Reproduce every one of the records below word for word, line by line, with nothing changed.

SUPPLIED RECORDS
<<<<

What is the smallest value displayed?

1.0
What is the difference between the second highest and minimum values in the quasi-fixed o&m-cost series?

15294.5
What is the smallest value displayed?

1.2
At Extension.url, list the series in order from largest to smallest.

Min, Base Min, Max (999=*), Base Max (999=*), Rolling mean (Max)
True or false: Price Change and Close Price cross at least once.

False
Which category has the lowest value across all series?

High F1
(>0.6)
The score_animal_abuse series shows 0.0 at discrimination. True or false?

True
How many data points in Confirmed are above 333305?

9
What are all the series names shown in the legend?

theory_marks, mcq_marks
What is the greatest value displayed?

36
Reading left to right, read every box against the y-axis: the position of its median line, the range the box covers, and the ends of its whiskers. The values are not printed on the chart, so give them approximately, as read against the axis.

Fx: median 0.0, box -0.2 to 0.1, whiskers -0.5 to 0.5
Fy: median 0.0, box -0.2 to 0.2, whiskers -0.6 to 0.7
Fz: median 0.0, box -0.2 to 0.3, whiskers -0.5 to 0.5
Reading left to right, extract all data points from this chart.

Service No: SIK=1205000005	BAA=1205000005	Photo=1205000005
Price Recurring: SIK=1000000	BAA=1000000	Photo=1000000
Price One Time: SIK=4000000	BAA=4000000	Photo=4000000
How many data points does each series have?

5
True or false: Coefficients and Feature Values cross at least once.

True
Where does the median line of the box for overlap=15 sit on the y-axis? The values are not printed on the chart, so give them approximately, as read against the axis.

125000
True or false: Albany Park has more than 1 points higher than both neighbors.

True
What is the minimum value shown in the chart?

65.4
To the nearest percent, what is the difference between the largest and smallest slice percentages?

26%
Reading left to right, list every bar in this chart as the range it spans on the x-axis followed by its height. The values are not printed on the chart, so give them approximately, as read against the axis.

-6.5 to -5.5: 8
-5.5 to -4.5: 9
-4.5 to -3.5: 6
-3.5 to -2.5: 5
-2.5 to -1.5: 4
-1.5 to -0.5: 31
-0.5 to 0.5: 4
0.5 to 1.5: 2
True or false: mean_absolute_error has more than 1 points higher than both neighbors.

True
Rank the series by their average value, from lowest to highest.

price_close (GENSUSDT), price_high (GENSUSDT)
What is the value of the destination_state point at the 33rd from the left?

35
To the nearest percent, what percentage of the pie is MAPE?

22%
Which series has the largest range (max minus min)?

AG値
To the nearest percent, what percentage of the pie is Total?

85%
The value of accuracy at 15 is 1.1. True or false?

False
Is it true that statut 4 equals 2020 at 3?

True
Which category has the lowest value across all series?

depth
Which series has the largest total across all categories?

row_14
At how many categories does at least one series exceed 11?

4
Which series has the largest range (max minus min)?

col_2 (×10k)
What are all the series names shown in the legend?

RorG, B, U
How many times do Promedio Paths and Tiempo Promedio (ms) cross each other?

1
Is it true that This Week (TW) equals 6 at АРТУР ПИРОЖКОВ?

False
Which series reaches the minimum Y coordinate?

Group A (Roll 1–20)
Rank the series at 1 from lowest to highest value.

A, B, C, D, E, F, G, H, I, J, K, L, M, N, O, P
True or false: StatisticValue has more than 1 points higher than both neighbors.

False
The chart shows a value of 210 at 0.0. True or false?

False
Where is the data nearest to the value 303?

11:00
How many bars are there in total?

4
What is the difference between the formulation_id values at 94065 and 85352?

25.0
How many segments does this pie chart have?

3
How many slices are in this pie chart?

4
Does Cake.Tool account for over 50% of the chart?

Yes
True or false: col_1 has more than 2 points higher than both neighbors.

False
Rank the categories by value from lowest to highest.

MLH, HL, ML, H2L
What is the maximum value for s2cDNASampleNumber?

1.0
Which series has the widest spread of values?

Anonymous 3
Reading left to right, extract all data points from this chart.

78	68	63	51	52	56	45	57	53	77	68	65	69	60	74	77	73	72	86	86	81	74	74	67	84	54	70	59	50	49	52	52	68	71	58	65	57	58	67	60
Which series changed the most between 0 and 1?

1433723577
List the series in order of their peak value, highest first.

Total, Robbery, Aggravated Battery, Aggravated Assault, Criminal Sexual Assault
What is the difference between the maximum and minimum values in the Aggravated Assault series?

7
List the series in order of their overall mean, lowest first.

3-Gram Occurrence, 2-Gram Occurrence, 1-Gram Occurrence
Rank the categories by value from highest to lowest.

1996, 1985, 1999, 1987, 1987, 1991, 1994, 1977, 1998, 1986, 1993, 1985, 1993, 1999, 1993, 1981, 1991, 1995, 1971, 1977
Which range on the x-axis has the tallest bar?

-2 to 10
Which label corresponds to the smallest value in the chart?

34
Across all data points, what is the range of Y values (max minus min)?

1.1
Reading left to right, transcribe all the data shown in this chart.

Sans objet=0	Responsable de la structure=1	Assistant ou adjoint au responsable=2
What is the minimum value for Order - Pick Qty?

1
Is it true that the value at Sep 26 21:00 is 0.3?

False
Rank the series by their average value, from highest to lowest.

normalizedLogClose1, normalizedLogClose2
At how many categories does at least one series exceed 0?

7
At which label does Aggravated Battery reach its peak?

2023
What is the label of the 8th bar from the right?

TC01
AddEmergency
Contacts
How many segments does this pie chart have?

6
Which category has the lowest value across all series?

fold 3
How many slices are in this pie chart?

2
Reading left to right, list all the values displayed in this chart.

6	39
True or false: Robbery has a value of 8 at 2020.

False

>>>>

SOLUTION BELOW
What is the smallest value displayed?

1.0
What is the difference between the second highest and minimum values in the quasi-fixed o&m-cost series?

15294.5
What is the smallest value displayed?

1.2
At Extension.url, list the series in order from largest to smallest.

Min, Base Min, Max (999=*), Base Max (999=*), Rolling mean (Max)
True or false: Price Change and Close Price cross at least once.

False
Which category has the lowest value across all series?

High F1
(>0.6)
The score_animal_abuse series shows 0.0 at discrimination. True or false?

True
How many data points in Confirmed are above 333305?

9
What are all the series names shown in the legend?

theory_marks, mcq_marks
What is the greatest value displayed?

36
Reading left to right, read every box against the y-axis: the position of its median line, the range the box covers, and the ends of its whiskers. The values are not printed on the chart, so give them approximately, as read against the axis.

Fx: median 0.0, box -0.2 to 0.1, whiskers -0.5 to 0.5
Fy: median 0.0, box -0.2 to 0.2, whiskers -0.6 to 0.7
Fz: median 0.0, box -0.2 to 0.3, whiskers -0.5 to 0.5
Reading left to right, extract all data points from this chart.

Service No: SIK=1205000005	BAA=1205000005	Photo=1205000005
Price Recurring: SIK=1000000	BAA=1000000	Photo=1000000
Price One Time: SIK=4000000	BAA=4000000	Photo=4000000
How many data points does each series have?

5
True or false: Coefficients and Feature Values cross at least once.

True
Where does the median line of the box for overlap=15 sit on the y-axis? The values are not printed on the chart, so give them approximately, as read against the axis.

125000
True or false: Albany Park has more than 1 points higher than both neighbors.

True
What is the minimum value shown in the chart?

65.4
To the nearest percent, what is the difference between the largest and smallest slice percentages?

26%
Reading left to right, list every bar in this chart as the range it spans on the x-axis followed by its height. The values are not printed on the chart, so give them approximately, as read against the axis.

-6.5 to -5.5: 8
-5.5 to -4.5: 9
-4.5 to -3.5: 6
-3.5 to -2.5: 5
-2.5 to -1.5: 4
-1.5 to -0.5: 31
-0.5 to 0.5: 4
0.5 to 1.5: 2
True or false: mean_absolute_error has more than 1 points higher than both neighbors.

True
Rank the series by their average value, from lowest to highest.

price_close (GENSUSDT), price_high (GENSUSDT)
What is the value of the destination_state point at the 33rd from the left?

35
To the nearest percent, what percentage of the pie is MAPE?

22%
Which series has the largest range (max minus min)?

AG値
To the nearest percent, what percentage of the pie is Total?

85%
The value of accuracy at 15 is 1.1. True or false?

False
Is it true that statut 4 equals 2020 at 3?

True
Which category has the lowest value across all series?

depth
Which series has the largest total across all categories?

row_14
At how many categories does at least one series exceed 11?

4
Which series has the largest range (max minus min)?

col_2 (×10k)
What are all the series names shown in the legend?

RorG, B, U
How many times do Promedio Paths and Tiempo Promedio (ms) cross each other?

1
Is it true that This Week (TW) equals 6 at АРТУР ПИРОЖКОВ?

False
Which series reaches the minimum Y coordinate?

Group A (Roll 1–20)
Rank the series at 1 from lowest to highest value.

A, B, C, D, E, F, G, H, I, J, K, L, M, N, O, P
True or false: StatisticValue has more than 1 points higher than both neighbors.

False
The chart shows a value of 210 at 0.0. True or false?

False
Where is the data nearest to the value 303?

11:00
How many bars are there in total?

4
What is the difference between the formulation_id values at 94065 and 85352?

25.0
How many segments does this pie chart have?

3
How many slices are in this pie chart?

4
Does Cake.Tool account for over 50% of the chart?

Yes
True or false: col_1 has more than 2 points higher than both neighbors.

False
Rank the categories by value from lowest to highest.

MLH, HL, ML, H2L
What is the maximum value for s2cDNASampleNumber?

1.0
Which series has the widest spread of values?

Anonymous 3
Reading left to right, extract all data points from this chart.

78	68	63	51	52	56	45	57	53	77	68	65	69	60	74	77	73	72	86	86	81	74	74	67	84	54	70	59	50	49	52	52	68	71	58	65	57	58	67	60
Which series changed the most between 0 and 1?

1433723577
List the series in order of their peak value, highest first.

Total, Robbery, Aggravated Battery, Aggravated Assault, Criminal Sexual Assault
What is the difference between the maximum and minimum values in the Aggravated Assault series?

7
List the series in order of their overall mean, lowest first.

3-Gram Occurrence, 2-Gram Occurrence, 1-Gram Occurrence
Rank the categories by value from highest to lowest.

1996, 1985, 1999, 1987, 1987, 1991, 1994, 1977, 1998, 1986, 1993, 1985, 1993, 1999, 1993, 1981, 1991, 1995, 1971, 1977
Which range on the x-axis has the tallest bar?

-2 to 10
Which label corresponds to the smallest value in the chart?

34
Across all data points, what is the range of Y values (max minus min)?

1.1
Reading left to right, transcribe all the data shown in this chart.

Sans objet=0	Responsable de la structure=1	Assistant ou adjoint au responsable=2
What is the minimum value for Order - Pick Qty?

1
Is it true that the value at Sep 26 21:00 is 0.3?

False
Rank the series by their average value, from highest to lowest.

normalizedLogClose1, normalizedLogClose2
At how many categories does at least one series exceed 0?

7
At which label does Aggravated Battery reach its peak?

2023
What is the label of the 8th bar from the right?

TC01
AddEmergency
Contacts
How many segments does this pie chart have?

6
Which category has the lowest value across all series?

fold 3
How many slices are in this pie chart?

2
Reading left to right, list all the values displayed in this chart.

6	39
True or false: Robbery has a value of 8 at 2020.

False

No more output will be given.